HEAVYWEIGHT
Wardley Names Wilder as Target No.3 — "Get Those Names on My Resume"
Fabio Wardley watched Wilder gut out a split decision over Chisora and immediately put his name on the list. Dubois first. Then Usyk. Then the Bronze Bomber.
April 6, 2026
Boxing Lookout
- WBO heavyweight champion Fabio Wardley has named Deontay Wilder as his third priority target behind Daniel Dubois and Oleksandr Usyk
- Wardley defends his WBO belt against Dubois on May 9 in Manchester — but he's already thinking three fights ahead
- The WBO champion also urged Derek Chisora to retire after watching the Wilder war at The O2, calling it a proper heavyweight throwback
Wardley's Hit List Is Growing
Right then. While everyone was arguing about whether
Deontay Wilder deserved the split decision over
Derek Chisora at The O2,
Fabio Wardley was quietly taking notes. The WBO heavyweight champion has come out and named Wilder as his number three target — behind
Daniel Dubois on May 9 and
Oleksandr Usyk after that — and he's not being shy about it.
Wardley told Ring Magazine that he would welcome a fight with Wilder to "get those names on my resume." That's a confident statement from a man who hasn't lost a professional fight and currently holds the WBO strap. But confidence is something Wardley has never been short of. He watched Wilder labour through twelve rounds with Chisora in London and saw exactly what the rest of us saw: a faded puncher who can still land the right hand but whose legs and stamina are not what they were.

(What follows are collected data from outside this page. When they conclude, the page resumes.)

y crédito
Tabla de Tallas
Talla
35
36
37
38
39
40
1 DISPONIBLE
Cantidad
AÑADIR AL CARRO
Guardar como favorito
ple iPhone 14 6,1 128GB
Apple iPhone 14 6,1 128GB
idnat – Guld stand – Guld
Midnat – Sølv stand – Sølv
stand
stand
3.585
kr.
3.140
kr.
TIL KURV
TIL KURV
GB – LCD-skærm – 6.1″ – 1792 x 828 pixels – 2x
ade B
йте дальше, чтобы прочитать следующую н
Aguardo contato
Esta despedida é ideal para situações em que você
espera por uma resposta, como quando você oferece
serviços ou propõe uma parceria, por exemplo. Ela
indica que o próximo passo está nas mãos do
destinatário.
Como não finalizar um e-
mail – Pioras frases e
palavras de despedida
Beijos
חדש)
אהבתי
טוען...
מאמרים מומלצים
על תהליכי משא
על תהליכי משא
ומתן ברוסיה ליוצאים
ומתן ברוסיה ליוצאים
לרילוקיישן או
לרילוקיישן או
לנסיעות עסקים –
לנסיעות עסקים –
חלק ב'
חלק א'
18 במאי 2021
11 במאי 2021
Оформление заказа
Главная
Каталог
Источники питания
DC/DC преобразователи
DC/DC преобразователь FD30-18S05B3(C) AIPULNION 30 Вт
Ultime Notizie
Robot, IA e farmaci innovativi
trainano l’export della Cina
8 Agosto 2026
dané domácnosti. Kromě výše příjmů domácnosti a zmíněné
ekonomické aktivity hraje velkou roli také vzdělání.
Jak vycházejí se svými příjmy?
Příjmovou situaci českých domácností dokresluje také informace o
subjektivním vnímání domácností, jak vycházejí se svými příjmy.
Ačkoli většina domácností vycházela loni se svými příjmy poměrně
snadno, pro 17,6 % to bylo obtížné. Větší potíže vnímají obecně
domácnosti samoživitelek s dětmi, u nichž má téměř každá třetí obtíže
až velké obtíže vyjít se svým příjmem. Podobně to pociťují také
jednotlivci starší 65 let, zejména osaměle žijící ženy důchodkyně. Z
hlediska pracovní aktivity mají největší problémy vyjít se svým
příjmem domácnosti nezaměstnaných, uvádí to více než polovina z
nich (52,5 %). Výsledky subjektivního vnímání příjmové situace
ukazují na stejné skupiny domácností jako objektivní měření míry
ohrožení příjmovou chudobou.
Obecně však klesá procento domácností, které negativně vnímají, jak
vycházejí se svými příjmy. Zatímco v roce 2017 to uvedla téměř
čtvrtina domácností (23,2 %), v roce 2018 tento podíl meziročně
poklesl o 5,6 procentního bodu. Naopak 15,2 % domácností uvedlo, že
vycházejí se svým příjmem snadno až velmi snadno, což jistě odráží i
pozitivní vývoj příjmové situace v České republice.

Make no mistake — Wardley fancies that fight. And he should.
Dubois First, Then the World
Before any talk of Wilder becomes real, Wardley has business to handle. His mandatory defence against
Daniel Dubois is set for May 9 at the Co-op Live Arena in Manchester, and that's a proper heavyweight fight. Dubois has the power to hurt anyone on the planet, and after his performance against Anthony Joshua, he's proved he belongs at the top table.
Wardley knows the Dubois fight is the one that defines his championship. Win that, and the world opens up. Lose it, and the Wilder conversation becomes irrelevant. The WBO champion has been sparring consistently and his camp in Essex has been focused and sharp. He's not looking past Dubois — but he's clearly got a roadmap beyond it.
After Dubois, Wardley wants Usyk. That's the ultimate test — the undisputed champion who has beaten everyone put in front of him. Wardley respects Usyk enormously, but he believes the size difference at heavyweight gives him an avenue to victory that most men at 200lbs simply don't have. Wardley walks around at 240. He's big, he's young, and he punches hard enough to change any fight with one shot.
Why Wilder Makes Sense at Number Three
Let's not beat around the bush — Wilder at 40 years old is not the same fighter who knocked out Luis Ortiz or flattened Dominic Breazeale in one round. The Chisora fight showed that clearly. He was tagged repeatedly, he was outworked in the clinches, and he relied almost entirely on the right hand to survive rounds where he was second best. The split decision was generous — I had Chisora winning by a round.
But here's why Wilder still matters: the name. In heavyweight boxing, names sell tickets and build legacies. Wardley beating Wilder — even a 40-year-old version — puts a former WBC champion on his record. It's a fight that Sky Sports would snap up in a heartbeat. It's a fight that fills an arena in London or Ipswich. And it's a fight where Wardley would be a strong favourite, which is exactly the kind of calculated risk a young champion should be taking.
Wardley also urged Chisora to retire after watching the war at The O2. He called it a brilliant fight but said that at 42, after 50 professional bouts, Chisora has nothing left to prove. That's a fair assessment, and it came from a place of respect. Wardley grew up watching Del Boy. He knows what those fights cost.
My Take
I'm backing Wardley to beat Dubois in May and then I want to see him chase Usyk. If Wilder is still around after that, then yes — book it. It's a class fight on paper, and Wardley wins it on points. The WBO champion is faster, younger, and more complete than the Wilder we saw at The O2. The right hand is always a threat, but Wardley moves well enough to avoid it.
The heavyweight division is in a brilliant place right now. You've got Usyk at the top, Wardley and Dubois fighting for the WBO, Wilder and
Joshua circling each other, and
Moses Itauma coming through like a freight train. Wardley naming his targets publicly is a proper champion's move. He's not hiding behind mandatories. He wants the biggest names, and he's saying it out loud.
If you know, you know — Fabio Wardley is the real deal at heavyweight. The next six months will prove it.